W ocenie PAK KWB Konin S.A. istniały podstawy do wydania przez GDOŚ orzeczenia reformatoryjnego, czyli zmiany zaskarżonej decyzji RDOŚ i merytorycznego rozstrzygnięcia w tej sprawie, a nie uchylenie sprawy do ponownego rozpatrzenia. To główny powód wniesienia sprzeciwu. Co do kwestii kompensacji przyrodniczych, to spółka już wstępnie, w postępowaniu przed GDOŚ, złożyła deklarację wykonania kompensacji i to stanowisko podtrzymujemy. Szczegóły z tym związane zostaną przedstawione organowi, który będzie rozstrzygał w sprawie, tj. GDOŚ lub RDOŚ w zależności od orzeczenia sądu - czytamy w odpowiedzi na nasze pytania.
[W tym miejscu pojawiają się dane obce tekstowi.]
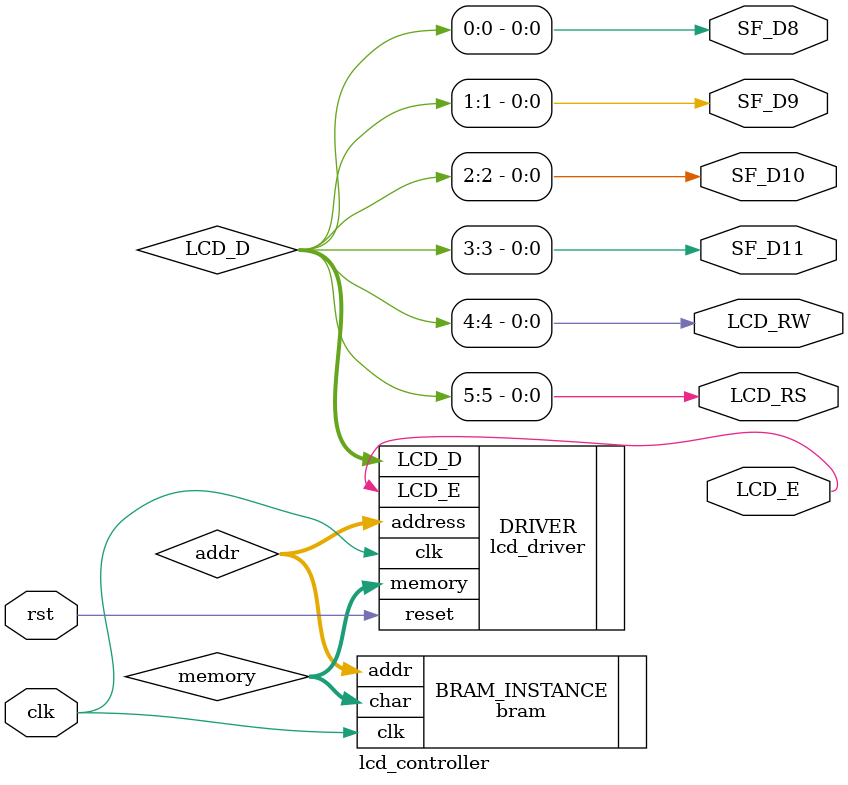
<source format=v>
module lcd_controller(clk,rst,LCD_RS,LCD_RW,LCD_E,SF_D11,SF_D10,SF_D9,SF_D8);

input clk,rst;
wire [5:0]LCD_D;
output LCD_RS,LCD_RW,LCD_E,SF_D11,SF_D10,SF_D9,SF_D8;
wire [7:0]memory;
wire [10:0]addr;

assign LCD_RS 	= LCD_D[5];
assign LCD_RW	= LCD_D[4];
assign SF_D11   = LCD_D[3];
assign SF_D10 	= LCD_D[2];
assign SF_D9 	= LCD_D[1];
assign SF_D8 	= LCD_D[0];

bram BRAM_INSTANCE (
    .clk(clk), 
    .addr(addr), 
    .char(memory)
    );
	
lcd_driver DRIVER (
    .clk(clk), 
    .reset(rst), 
    .memory(memory), 
    .LCD_D(LCD_D), 
    .LCD_E(LCD_E), 
    .address(addr)
    );


endmodule
</source>
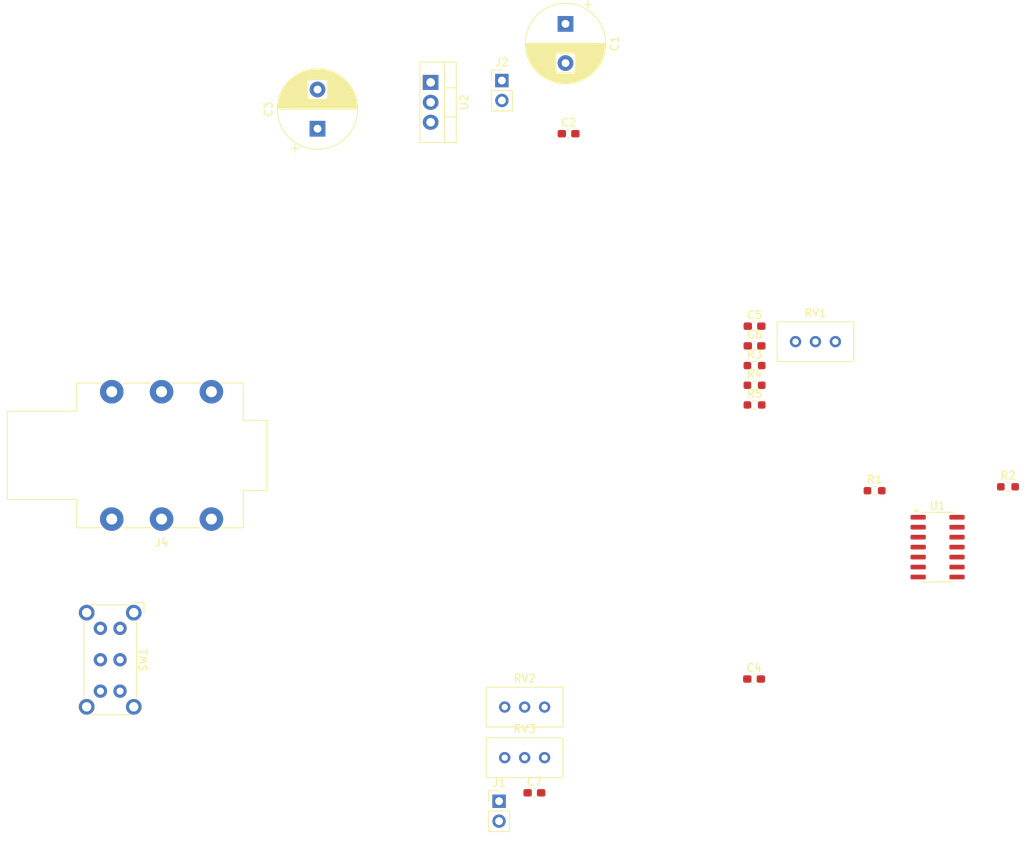
<source format=kicad_pcb>
(kicad_pcb
	(version 20240108)
	(generator "pcbnew")
	(generator_version "8.0")
	(general
		(thickness 1.6)
		(legacy_teardrops no)
	)
	(paper "A4")
	(layers
		(0 "F.Cu" signal)
		(31 "B.Cu" signal)
		(32 "B.Adhes" user "B.Adhesive")
		(33 "F.Adhes" user "F.Adhesive")
		(34 "B.Paste" user)
		(35 "F.Paste" user)
		(36 "B.SilkS" user "B.Silkscreen")
		(37 "F.SilkS" user "F.Silkscreen")
		(38 "B.Mask" user)
		(39 "F.Mask" user)
		(40 "Dwgs.User" user "User.Drawings")
		(41 "Cmts.User" user "User.Comments")
		(42 "Eco1.User" user "User.Eco1")
		(43 "Eco2.User" user "User.Eco2")
		(44 "Edge.Cuts" user)
		(45 "Margin" user)
		(46 "B.CrtYd" user "B.Courtyard")
		(47 "F.CrtYd" user "F.Courtyard")
		(48 "B.Fab" user)
		(49 "F.Fab" user)
		(50 "User.1" user)
		(51 "User.2" user)
		(52 "User.3" user)
		(53 "User.4" user)
		(54 "User.5" user)
		(55 "User.6" user)
		(56 "User.7" user)
		(57 "User.8" user)
		(58 "User.9" user)
	)
	(setup
		(pad_to_mask_clearance 0)
		(allow_soldermask_bridges_in_footprints no)
		(pcbplotparams
			(layerselection 0x00010fc_ffffffff)
			(plot_on_all_layers_selection 0x0000000_00000000)
			(disableapertmacros no)
			(usegerberextensions no)
			(usegerberattributes yes)
			(usegerberadvancedattributes yes)
			(creategerberjobfile yes)
			(dashed_line_dash_ratio 12.000000)
			(dashed_line_gap_ratio 3.000000)
			(svgprecision 4)
			(plotframeref no)
			(viasonmask no)
			(mode 1)
			(useauxorigin no)
			(hpglpennumber 1)
			(hpglpenspeed 20)
			(hpglpendiameter 15.000000)
			(pdf_front_fp_property_popups yes)
			(pdf_back_fp_property_popups yes)
			(dxfpolygonmode yes)
			(dxfimperialunits yes)
			(dxfusepcbnewfont yes)
			(psnegative no)
			(psa4output no)
			(plotreference yes)
			(plotvalue yes)
			(plotfptext yes)
			(plotinvisibletext no)
			(sketchpadsonfab no)
			(subtractmaskfromsilk no)
			(outputformat 1)
			(mirror no)
			(drillshape 1)
			(scaleselection 1)
			(outputdirectory "")
		)
	)
	(net 0 "")
	(net 1 "Net-(J1-Pin_2)")
	(net 2 "/OscillatorVoltage")
	(net 3 "Net-(U1D-+)")
	(net 4 "5V")
	(net 5 "Net-(J2-Pin_2)")
	(net 6 "Net-(U1B-+)")
	(net 7 "Net-(J4-PadTN)")
	(net 8 "Net-(U1A-+)")
	(net 9 "Net-(R1-Pad2)")
	(net 10 "GND")
	(net 11 "Net-(J4-PadS)")
	(net 12 "Net-(J4-PadR)")
	(net 13 "Net-(U1C-+)")
	(net 14 "Net-(R2-Pad1)")
	(net 15 "VREF_HIGH")
	(net 16 "VREF_LOW")
	(net 17 "unconnected-(J4-PadRN)")
	(net 18 "unconnected-(J4-PadSN)")
	(footprint "Resistor_SMD:R_0603_1608Metric_Pad0.98x0.95mm_HandSolder" (layer "F.Cu") (at 141.5 94))
	(footprint "Resistor_SMD:R_0603_1608Metric_Pad0.98x0.95mm_HandSolder" (layer "F.Cu") (at 109.2 81.06))
	(footprint "Capacitor_SMD:C_0603_1608Metric_Pad1.08x0.95mm_HandSolder" (layer "F.Cu") (at 109.1375 118.5))
	(footprint "Capacitor_SMD:C_0603_1608Metric_Pad1.08x0.95mm_HandSolder" (layer "F.Cu") (at 81.1375 133))
	(footprint "Potentiometer_THT:Potentiometer_Bourns_3296W_Vertical" (layer "F.Cu") (at 82.4375 128.52))
	(footprint "Resistor_SMD:R_0603_1608Metric_Pad0.98x0.95mm_HandSolder" (layer "F.Cu") (at 109.2 78.55))
	(footprint "Capacitor_SMD:C_0603_1608Metric_Pad1.08x0.95mm_HandSolder" (layer "F.Cu") (at 85.5 49))
	(footprint "Capacitor_SMD:C_0603_1608Metric_Pad1.08x0.95mm_HandSolder" (layer "F.Cu") (at 109.2 76.04))
	(footprint "Potentiometer_THT:Potentiometer_Bourns_3296W_Vertical" (layer "F.Cu") (at 82.4375 122.07))
	(footprint "Connector_PinHeader_2.54mm:PinHeader_1x02_P2.54mm_Vertical" (layer "F.Cu") (at 76.6375 134.07))
	(footprint "Package_SO:SOIC-14_3.9x8.7mm_P1.27mm" (layer "F.Cu") (at 132.525 101.69))
	(footprint "Connector_Audio:Jack_6.35mm_Neutrik_NMJ6HHD2_Horizontal" (layer "F.Cu") (at 39.975 98.115 180))
	(footprint "Resistor_SMD:R_0603_1608Metric_Pad0.98x0.95mm_HandSolder" (layer "F.Cu") (at 109.2 83.57))
	(footprint "Capacitor_SMD:C_0603_1608Metric_Pad1.08x0.95mm_HandSolder" (layer "F.Cu") (at 109.2 73.53))
	(footprint "Capacitor_THT:CP_Radial_D10.0mm_P5.00mm" (layer "F.Cu") (at 85.1075 35 -90))
	(footprint "Button_Switch_THT:SW_E-Switch_EG2219_DPDT_Angled" (layer "F.Cu") (at 28.3325 112.0425 -90))
	(footprint "Package_TO_SOT_THT:TO-220-3_Vertical" (layer "F.Cu") (at 67.92 42.46 -90))
	(footprint "Connector_PinHeader_2.54mm:PinHeader_1x02_P2.54mm_Vertical" (layer "F.Cu") (at 77 42.225))
	(footprint "Potentiometer_THT:Potentiometer_Bourns_3296W_Vertical" (layer "F.Cu") (at 119.5 75.5))
	(footprint "Resistor_SMD:R_0603_1608Metric_Pad0.98x0.95mm_HandSolder" (layer "F.Cu") (at 124.5 94.5))
	(footprint "Capacitor_THT:CP_Radial_D10.0mm_P5.00mm" (layer "F.Cu") (at 53.5 48.367677 90))
)
</source>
Sprzeciw PAK-u dla GDOŚ jest niezrozumiały.
- Decyzja kasacyjna była w istocie decyzją pozytywną, bo dawała możliwość uzyskania zielonego światła dla inwestycji. Zaskakujące są zarzuty, bo jeśli przez 1,5 roku inwestor nie był w stanie zadeklarować choćby wykonania koniecznej kompensacji przyrodniczej, a nam zarzuca bierność to nawet trudno to komentować – mówi Monika Jakubiak-Rososzczuk, rzecznik GDOŚ w Warszawie.